Question

Kathy is fencing in her yard that has an area of 800 square feet. Her yard is in the shape of a rectangle where the length is 60 less than 5 times the width. Find the length and width

Answer 1

The dimensions of the yard are W=20ft and L=40ft.

Explanation:

Let be:

W: width of the yard.

L:length.

Now, we can write the equation of that relates length and width:

`L=5W-60` (Equation #1)

The area of the yard can be expressed as (using equation #1 into #2):

`Area=W*L=W*(5W-60)` (Equation #2)

Since the Area of the yard is
`800 ft^2`, then equation #2 turns into:

`800=W*(5W-60)`

Now, we rearrange this equation:

`800=W*(5W-60)//800=5W^2-60W//5W^2-60W-800=0`

We can divide the equation by 5 :

`W^2-12W-160=0`

We need to find the solution for this quadratic.

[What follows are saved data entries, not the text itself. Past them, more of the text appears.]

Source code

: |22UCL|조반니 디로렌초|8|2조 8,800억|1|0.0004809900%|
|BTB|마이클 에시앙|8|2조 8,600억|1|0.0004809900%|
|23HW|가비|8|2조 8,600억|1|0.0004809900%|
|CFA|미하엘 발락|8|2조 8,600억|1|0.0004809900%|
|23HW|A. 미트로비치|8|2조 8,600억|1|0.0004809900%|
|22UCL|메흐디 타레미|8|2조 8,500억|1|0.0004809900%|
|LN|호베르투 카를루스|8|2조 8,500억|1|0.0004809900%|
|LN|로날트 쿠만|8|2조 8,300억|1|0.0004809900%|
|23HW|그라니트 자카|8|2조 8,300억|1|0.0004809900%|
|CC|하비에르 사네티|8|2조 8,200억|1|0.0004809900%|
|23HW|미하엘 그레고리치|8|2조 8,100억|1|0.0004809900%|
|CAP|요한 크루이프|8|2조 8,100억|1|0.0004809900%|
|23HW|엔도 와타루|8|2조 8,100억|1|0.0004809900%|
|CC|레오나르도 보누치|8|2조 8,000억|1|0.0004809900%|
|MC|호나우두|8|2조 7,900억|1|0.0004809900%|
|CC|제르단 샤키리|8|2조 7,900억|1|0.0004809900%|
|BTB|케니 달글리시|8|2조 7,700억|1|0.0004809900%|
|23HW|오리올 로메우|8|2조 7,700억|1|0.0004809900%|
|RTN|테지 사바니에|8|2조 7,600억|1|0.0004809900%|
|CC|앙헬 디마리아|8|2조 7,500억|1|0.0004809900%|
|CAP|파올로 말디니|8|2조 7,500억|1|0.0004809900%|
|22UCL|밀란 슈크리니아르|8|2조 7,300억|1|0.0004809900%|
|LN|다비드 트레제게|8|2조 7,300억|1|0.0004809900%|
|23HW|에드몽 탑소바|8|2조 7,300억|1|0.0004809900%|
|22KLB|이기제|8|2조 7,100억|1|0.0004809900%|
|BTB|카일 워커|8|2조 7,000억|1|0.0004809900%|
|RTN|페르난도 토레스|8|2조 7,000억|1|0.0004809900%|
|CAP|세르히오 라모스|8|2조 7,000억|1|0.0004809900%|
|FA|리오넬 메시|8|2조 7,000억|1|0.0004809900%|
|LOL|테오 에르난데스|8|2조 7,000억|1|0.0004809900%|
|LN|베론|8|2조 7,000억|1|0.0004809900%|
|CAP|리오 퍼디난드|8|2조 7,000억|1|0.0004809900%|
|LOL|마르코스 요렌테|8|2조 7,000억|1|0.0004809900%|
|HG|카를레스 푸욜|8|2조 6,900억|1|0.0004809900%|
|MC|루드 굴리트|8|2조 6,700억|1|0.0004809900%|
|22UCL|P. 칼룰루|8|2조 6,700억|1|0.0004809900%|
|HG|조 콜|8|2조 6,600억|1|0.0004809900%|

Let's find the factors of 160 that multiplied yields -160 and added yields -12. Let's choose -20 and 8, since
`(-20)*8=160` and
`-20+8=-12`. The equation factorised looks like this:

`(W-20)(W+8)=0`

Therefore the possible solutions are W=20 and W=-8. We discard W=-8 since width must be a positive number. To find the length, we substitute the value of W in equation #1:

`5*20-60=40`

Therefore, the dimensions of the yard are W=20ft and L=40ft.